L’errore è stare sui social network perché tutti ci stanno. Se tutti i miei competitors e altre aziende stanno sui Social Network, questo non vuol dire che al 100% devo andare sui Social Network, mi spiego: è oggi molto importante o quasi essenziale essere presenti sui Social, ma solo con una strategia chiara, altrimenti si rischia di usarli nel modo sbagliato con una possibile cattiva immagine per la propria azienda.

Quali qualità/capacità sono oggi indispensabili per essere un efficace Social Media Specialist?
Una capacità che sicuro trovo poco nei social media specialist è l’essere un pò tecnici, cioè avere una chiara conoscenza del funzionamento di internet e dei siti web.  Altra capacità importante è avere nozioni di grafica, quindi saper utilizzare dei programmi di grafica più o meno avanzati, come Photoshop. Un’altra competenza importante è saper gestire le relazione online, ovvero sapersi comportare bene in ogni situazione più o meno critica, con un linguaggio, in un sistema che possiamo definire P2P (people to people).

Quando hai iniziato a lavorare come Social Media Specialist?
Ho incominciato a lavorare per i Social Media nel 2008, nell’anno di massimo crescita di Facebook in Italia e nel Mondo, da lì ho incominciato a interessarmi ai nuovi social media, Facebook e Twitter.

Quale mezzo di comunicazione o metodo consiglieresti per pubblicizzare il proprio brand e raggiungere il proprio target di riferimento?
Uno dei canali che oggi è quasi sempre è indispensabile usare sono le Facebook Ads. Su Facebook siamo arrivati ad un pubblico che conta 1,4 miliardi di persone nel mondo con un miliardo circa che si connette giornalmente; solo in Italia siamo 28 milioni di iscritti, un ottimo pubblico che abbraccia tutti i settori, dove è possibile vendere qualsiasi prodotto o servizio.
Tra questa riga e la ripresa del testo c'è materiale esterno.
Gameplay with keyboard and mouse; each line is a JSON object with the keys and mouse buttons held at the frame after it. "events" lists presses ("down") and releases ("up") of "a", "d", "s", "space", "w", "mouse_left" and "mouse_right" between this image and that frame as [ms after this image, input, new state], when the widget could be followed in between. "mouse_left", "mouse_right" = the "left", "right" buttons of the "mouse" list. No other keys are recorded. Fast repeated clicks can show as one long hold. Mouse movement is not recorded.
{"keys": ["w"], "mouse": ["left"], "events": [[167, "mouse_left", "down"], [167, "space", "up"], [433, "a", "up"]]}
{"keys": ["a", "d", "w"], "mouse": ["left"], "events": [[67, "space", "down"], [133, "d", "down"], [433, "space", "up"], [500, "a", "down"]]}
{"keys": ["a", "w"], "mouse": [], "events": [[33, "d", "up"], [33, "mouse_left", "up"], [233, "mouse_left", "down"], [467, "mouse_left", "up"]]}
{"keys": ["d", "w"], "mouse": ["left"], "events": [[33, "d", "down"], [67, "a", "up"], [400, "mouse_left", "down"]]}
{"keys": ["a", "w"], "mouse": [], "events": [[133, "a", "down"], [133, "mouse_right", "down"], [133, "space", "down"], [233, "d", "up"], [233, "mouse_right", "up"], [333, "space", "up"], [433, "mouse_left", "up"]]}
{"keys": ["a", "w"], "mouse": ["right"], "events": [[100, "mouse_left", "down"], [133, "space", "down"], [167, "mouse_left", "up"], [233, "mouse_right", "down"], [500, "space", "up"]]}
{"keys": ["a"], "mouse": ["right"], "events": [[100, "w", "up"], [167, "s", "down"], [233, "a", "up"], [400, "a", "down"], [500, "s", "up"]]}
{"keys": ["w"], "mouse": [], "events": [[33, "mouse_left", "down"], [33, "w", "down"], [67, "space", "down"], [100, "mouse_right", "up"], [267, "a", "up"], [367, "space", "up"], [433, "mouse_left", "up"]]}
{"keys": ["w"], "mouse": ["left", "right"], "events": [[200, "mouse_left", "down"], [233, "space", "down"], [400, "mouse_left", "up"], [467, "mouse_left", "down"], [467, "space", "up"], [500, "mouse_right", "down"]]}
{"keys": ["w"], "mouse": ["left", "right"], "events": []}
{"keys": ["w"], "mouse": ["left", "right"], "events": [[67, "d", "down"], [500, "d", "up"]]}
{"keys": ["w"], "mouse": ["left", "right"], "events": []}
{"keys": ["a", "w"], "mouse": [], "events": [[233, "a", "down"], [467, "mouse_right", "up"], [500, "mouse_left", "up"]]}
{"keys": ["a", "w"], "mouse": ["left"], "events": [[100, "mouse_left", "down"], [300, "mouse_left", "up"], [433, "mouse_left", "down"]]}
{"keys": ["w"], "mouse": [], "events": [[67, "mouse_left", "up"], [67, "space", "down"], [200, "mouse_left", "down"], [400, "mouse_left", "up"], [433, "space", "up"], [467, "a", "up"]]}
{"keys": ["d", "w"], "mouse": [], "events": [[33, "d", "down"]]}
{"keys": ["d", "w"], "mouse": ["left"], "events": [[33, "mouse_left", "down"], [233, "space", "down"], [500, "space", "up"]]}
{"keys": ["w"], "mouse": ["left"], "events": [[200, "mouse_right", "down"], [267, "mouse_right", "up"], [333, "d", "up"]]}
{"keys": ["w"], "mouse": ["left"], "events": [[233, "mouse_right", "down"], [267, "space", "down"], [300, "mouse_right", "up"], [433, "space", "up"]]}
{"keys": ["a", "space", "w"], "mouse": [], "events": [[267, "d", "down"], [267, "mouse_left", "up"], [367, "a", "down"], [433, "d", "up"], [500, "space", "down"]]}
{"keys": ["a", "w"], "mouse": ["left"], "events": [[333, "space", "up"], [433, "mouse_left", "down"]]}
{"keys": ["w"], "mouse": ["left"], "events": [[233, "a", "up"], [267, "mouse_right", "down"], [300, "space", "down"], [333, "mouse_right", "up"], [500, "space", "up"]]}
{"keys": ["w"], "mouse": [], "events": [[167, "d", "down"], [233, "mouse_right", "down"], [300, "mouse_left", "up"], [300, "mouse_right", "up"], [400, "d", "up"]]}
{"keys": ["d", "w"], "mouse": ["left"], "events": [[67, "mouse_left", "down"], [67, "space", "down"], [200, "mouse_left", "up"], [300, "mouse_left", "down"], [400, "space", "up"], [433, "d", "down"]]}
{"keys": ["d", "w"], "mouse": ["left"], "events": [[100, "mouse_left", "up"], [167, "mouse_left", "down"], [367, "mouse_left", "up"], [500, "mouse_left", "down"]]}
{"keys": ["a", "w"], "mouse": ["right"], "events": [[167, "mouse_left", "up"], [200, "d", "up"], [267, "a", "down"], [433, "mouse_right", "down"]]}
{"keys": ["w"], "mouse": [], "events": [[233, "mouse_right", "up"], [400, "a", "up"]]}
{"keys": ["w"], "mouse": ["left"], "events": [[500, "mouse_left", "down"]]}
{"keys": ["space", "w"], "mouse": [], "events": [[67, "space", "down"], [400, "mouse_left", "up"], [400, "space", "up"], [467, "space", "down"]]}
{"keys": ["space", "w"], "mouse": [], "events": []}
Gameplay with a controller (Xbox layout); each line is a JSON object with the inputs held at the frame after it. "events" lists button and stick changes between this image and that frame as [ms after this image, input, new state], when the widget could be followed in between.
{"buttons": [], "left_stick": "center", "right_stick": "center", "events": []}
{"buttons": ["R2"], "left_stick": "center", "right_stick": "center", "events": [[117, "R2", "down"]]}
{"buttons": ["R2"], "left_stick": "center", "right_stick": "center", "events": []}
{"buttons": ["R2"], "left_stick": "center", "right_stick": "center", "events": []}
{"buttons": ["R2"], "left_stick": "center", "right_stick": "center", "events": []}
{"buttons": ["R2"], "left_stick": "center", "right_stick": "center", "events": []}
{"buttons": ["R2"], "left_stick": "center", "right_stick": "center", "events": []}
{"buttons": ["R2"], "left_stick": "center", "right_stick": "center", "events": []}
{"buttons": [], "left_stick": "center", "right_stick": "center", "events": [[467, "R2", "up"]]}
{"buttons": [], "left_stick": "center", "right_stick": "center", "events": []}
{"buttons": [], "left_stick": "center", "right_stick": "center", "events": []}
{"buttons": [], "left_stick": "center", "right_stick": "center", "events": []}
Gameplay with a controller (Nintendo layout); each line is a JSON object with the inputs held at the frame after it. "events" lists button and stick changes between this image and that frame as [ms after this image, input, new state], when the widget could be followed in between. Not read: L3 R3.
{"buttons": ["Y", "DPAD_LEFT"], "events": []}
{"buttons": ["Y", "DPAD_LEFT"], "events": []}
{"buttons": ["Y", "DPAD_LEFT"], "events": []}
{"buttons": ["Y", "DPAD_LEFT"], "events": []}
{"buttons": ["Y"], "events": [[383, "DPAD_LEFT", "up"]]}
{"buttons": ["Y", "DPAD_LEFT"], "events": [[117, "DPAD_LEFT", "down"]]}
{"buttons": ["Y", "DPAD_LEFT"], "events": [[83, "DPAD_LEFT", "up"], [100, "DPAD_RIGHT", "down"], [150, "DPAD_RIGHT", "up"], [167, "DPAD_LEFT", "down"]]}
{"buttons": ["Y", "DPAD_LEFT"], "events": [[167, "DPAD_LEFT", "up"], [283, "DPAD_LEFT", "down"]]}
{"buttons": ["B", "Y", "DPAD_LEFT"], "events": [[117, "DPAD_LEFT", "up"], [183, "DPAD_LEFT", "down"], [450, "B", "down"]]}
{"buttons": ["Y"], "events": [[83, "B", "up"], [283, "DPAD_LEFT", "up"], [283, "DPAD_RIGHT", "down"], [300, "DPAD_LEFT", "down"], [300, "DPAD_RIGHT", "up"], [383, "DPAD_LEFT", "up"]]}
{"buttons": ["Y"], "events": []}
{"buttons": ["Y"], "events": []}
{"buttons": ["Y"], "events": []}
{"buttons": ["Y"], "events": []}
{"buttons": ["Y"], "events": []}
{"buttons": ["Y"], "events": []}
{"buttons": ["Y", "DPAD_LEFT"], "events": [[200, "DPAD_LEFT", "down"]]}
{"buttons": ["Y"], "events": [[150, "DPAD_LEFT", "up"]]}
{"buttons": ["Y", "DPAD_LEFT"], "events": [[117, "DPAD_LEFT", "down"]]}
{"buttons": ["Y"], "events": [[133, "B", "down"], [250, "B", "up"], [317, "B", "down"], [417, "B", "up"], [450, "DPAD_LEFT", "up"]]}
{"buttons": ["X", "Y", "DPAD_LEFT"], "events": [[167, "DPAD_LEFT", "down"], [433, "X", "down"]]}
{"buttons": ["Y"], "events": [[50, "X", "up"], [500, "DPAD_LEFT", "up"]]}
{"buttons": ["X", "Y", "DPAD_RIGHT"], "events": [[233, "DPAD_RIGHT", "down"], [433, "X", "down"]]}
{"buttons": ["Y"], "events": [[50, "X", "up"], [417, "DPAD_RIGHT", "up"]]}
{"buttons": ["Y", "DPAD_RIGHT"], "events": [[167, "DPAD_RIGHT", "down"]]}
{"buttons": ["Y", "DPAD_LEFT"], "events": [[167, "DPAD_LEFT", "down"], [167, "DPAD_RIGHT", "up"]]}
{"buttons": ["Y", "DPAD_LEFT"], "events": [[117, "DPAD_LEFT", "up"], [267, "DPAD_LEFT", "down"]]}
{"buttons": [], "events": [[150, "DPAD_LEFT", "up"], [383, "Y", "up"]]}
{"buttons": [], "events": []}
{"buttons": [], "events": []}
Gli altri canali pubblicitari da tenere in considerazione sono Google Adwords, Twitter Ads e Linkedin Ads.

Quali sono le potenzialità di facebook?
Le potenzialità di Facebook sono praticamente infinite; è il più grande database di informazioni online mai esistito, messo a disposizione di tutti attraverso gli strumenti pubblicitari.

Mi parli un po’ del tuo blog “TrucchiFacebook”?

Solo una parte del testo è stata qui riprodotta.